I’m reminded of the apocryphal Andrew Jackson quote upon losing a Supreme Court decision disallowing removal of native tribes.:

John Marshall has made his decision; now let him enforce it

It strikes me that we really don’t have solid recourse if Trump choses to ignore any ultimate Supreme Court decision.

As mentioned in other threads, it might give various states and entities ammunition (proverbially) to ignore the Federal government. Such as “We cannot support any federal taxes / assistance / etc. as long as said government is in non-compliance with the law as rendered in SCOTUS decision XYZ. Once the federal government is in compliance with the law, we will of course be happy to deal with our obligations.”
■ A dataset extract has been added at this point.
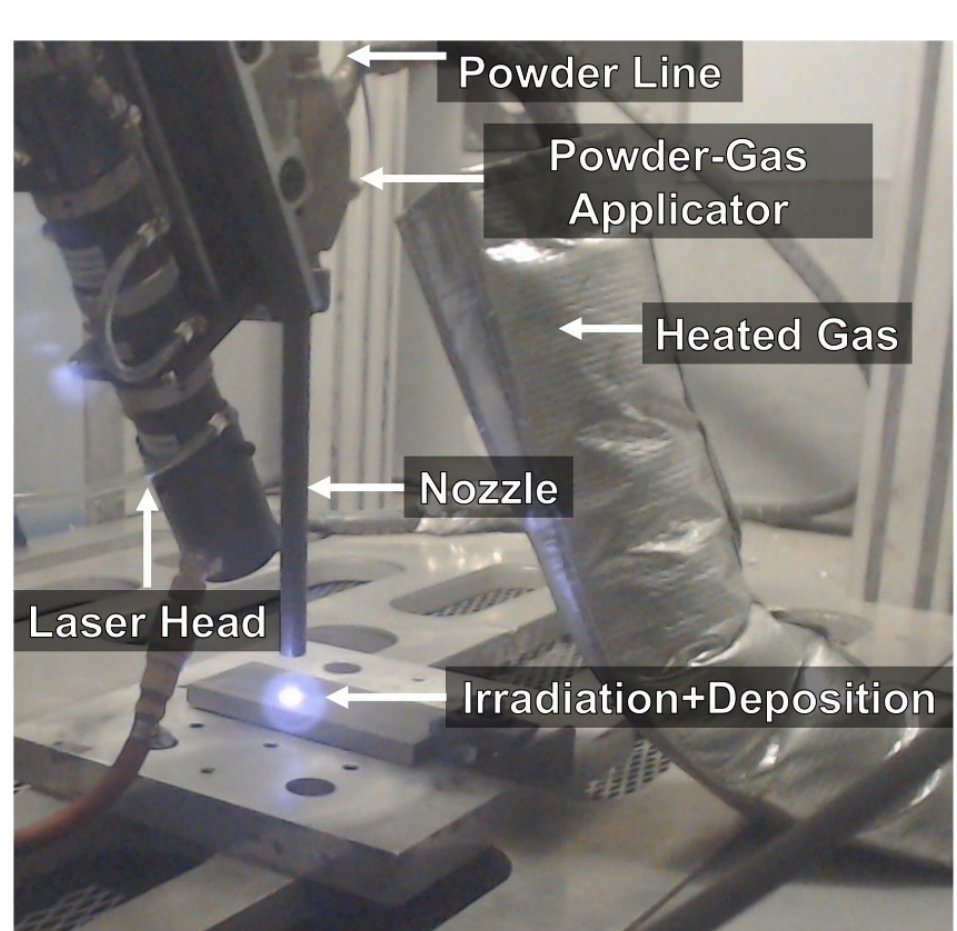
Figure 17. Overview of the LACS process. Reprinted with permission from [190]. Copyright 2020 Elsevier.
Note, I do not say this is exactly a GOOD idea, because I’d put 10-to-1 odds Trump would love it for the pretext, declare martial law, and fast track us to a medium-hot Civil War. But it’s been mentioned before in other threads on various levels of civil disobedience to Trump’s criminal actions as POTUS.

Never thought that Attack of the Clones would be one of the more prescient movies of its age. I guess that makes the electorate Jar Jar Binks.

Anyway, the past eight years, and many would argue the past 25 years since Bush v. Gore, has demonstrated just how rickety the Constitution is as a governing document for a big nation state in the 21st century. Like anything else, it works well enough when most people are acting in good faith and at least trying to do what’s in the best interests of the country. Not so much when you have the governing party breaking shit and wiping its ass with the rule of law. And it doesn’t help that those who profess to be most worshipful of the Constitution are cheering Trump on as he manhandles and has his way with it.

I think that applies to any government. The Soviet Union had a constitution that guaranteed the rights of its citizens, but Soviet officials just ignored it when convenient. The best written constitution isn’t helpful if everyone decides to ignore it. A truth I didn’t fully appreciate until recently.

That’s the part that’s most galling. The Right have been clamoring for years about federal power taking over and government overreach and liberty and standing up to the federal government. They claim to be the true patriots. They’ve been defending the right to own high-powered, high capacity semi-auto firearms and dodges that enhance fire rate, despite mass shootings on a near daily basis and turning nightclubs, malls, schools, and concerts into shooting galleries, in the name of protection from government tyranny. They worship Ruby Ridge and the Branch Davidians in Waco. Yet here they are cheering on the trashing of the Constitution and the federal government marching in to cities and the complete disregard for the rule of law.

SCOTUS will be inundated with Constitutional challenges over the plethora of executive orders when they bubble up to their level. There might be one or two who champion the words of the old document yet they will be outvoted. And then time will run out. Seeya!

Article I will be back up and running once Central Services receives and processes a 27B stroke 6 form.

A lawyer writing in Salon suggests that if the federal government refuses to abide by court orders, judges could simply start refusing to hear cases where the government is the plaintiff.